The records that follow are to be transcribed in full, leaving out each picture.

▼

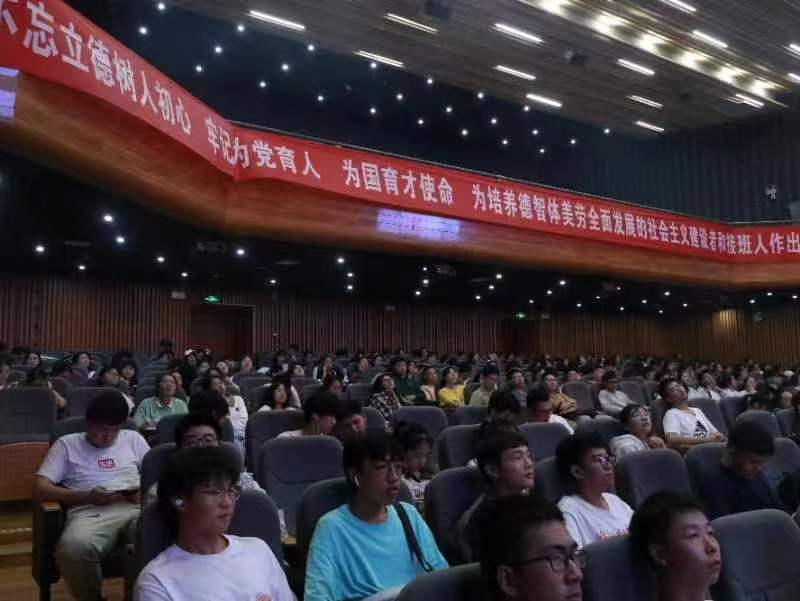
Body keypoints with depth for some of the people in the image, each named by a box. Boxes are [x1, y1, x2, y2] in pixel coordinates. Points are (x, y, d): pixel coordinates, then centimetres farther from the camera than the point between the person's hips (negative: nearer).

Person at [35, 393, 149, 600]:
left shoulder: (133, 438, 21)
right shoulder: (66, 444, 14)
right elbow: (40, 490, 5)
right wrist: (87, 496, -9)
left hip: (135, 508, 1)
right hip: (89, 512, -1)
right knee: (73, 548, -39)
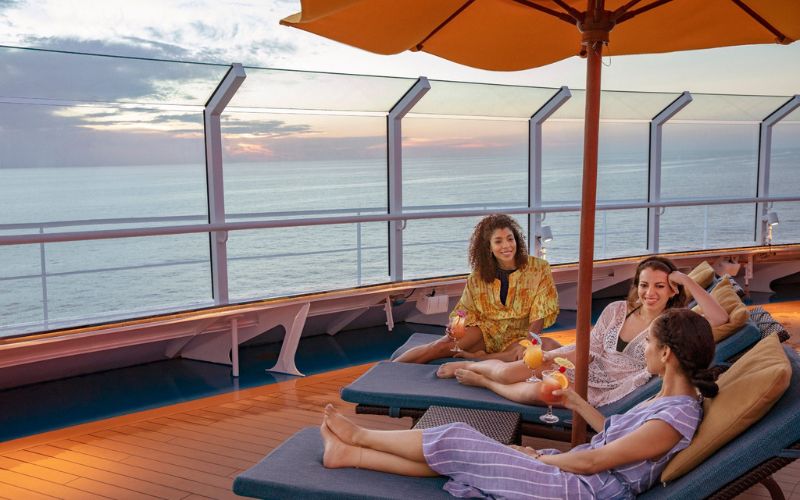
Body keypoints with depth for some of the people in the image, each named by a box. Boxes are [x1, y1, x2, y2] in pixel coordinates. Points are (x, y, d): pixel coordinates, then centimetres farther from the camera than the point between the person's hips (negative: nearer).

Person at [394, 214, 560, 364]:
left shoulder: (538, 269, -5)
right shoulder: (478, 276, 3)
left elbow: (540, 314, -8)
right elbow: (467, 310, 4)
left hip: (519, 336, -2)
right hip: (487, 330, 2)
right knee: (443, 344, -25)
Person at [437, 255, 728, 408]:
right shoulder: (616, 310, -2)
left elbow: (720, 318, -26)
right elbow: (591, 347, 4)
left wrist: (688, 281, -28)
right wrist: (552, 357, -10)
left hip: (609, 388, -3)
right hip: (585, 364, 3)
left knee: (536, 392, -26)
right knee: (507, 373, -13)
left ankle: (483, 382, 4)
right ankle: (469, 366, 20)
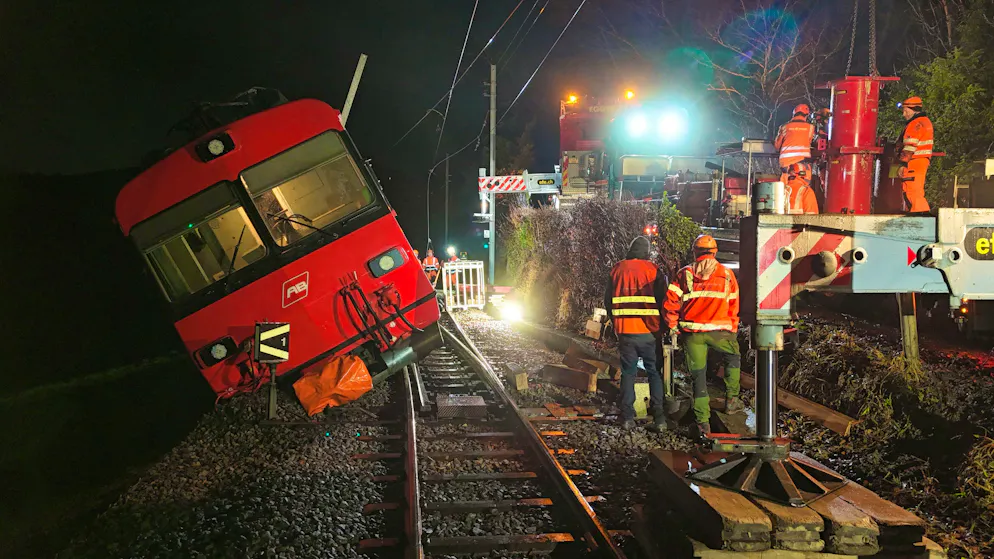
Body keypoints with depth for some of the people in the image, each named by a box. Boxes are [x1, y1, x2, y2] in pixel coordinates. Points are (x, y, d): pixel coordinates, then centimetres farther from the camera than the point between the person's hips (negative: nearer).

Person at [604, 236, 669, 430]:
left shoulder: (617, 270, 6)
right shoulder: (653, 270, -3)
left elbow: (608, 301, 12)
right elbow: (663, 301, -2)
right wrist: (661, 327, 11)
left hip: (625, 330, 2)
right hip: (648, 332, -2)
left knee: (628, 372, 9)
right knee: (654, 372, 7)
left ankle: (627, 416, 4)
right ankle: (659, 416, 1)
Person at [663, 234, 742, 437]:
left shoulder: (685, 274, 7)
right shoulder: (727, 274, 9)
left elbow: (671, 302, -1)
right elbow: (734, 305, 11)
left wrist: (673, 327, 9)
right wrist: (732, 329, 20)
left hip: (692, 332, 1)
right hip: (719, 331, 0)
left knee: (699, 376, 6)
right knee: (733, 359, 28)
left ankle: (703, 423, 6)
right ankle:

▲

**Answer to the problem**
Body keypoints with depth for some of the people in the image, each named by a box. Boxes are [x1, y1, x2, y2] in pixel coordinates. Points are (x, y, d): pixel coordinates, then centimetres farther from the camera than the point between the person's hips (negative: nearer).

Person at [35, 393, 149, 600]:
left shoulder: (133, 438, 21)
right shoulder: (66, 444, 14)
right elbow: (40, 490, 5)
right wrist: (87, 496, -9)
left hip: (135, 508, 1)
right hip: (89, 512, -1)
right knee: (73, 548, -39)
Body keypoints with depth for some of the people in the image, each named by a box. Boxes are [x1, y1, x2, y2] in pixel coordinates. Points are (x, y, d): pixel coordinates, then centimetres farther from the camera than the point between the person's hips (negative: nearer).

Person at [394, 214, 560, 364]:
left shoulder: (538, 269, -5)
right shoulder: (478, 276, 3)
left elbow: (540, 314, -8)
right elbow: (467, 310, 4)
left hip: (519, 336, -2)
right hip: (487, 330, 2)
right knee: (443, 344, -25)
Person at [437, 255, 728, 408]:
right shoulder: (616, 310, -2)
left elbow: (720, 318, -26)
right elbow: (591, 347, 4)
left wrist: (688, 281, -28)
right wrist: (552, 357, -10)
left hip: (609, 388, -3)
right hip: (585, 364, 3)
left knee: (536, 392, -26)
right knee: (507, 373, -13)
left ankle: (483, 382, 4)
right ankle: (469, 366, 20)
Body keypoints with depth for some of the people in the image, each named by a box. Boxes are [x1, y1, x2, y2] in pixel coordinates. Points are (x, y, d): pixel coordinates, then centimetres farther from the camera than the point between the person's hips (negative: nearer).

Person at [604, 236, 669, 430]:
left shoulder: (617, 270, 6)
right shoulder: (653, 270, -3)
left elbow: (608, 301, 12)
right elbow: (663, 301, -2)
right wrist: (661, 327, 11)
left hip: (625, 330, 2)
right hip: (648, 332, -2)
left knee: (628, 372, 9)
right knee: (654, 372, 7)
left ankle: (627, 416, 4)
right ankle: (659, 416, 1)
Person at [663, 234, 742, 437]:
left shoulder: (685, 274, 7)
right shoulder: (727, 274, 9)
left elbow: (671, 302, -1)
right elbow: (734, 305, 11)
left wrist: (673, 327, 9)
right wrist: (732, 329, 20)
left hip: (692, 332, 1)
right hip: (719, 331, 0)
left knee: (699, 376, 6)
right knee: (733, 359, 28)
left ankle: (703, 423, 6)
right ankle:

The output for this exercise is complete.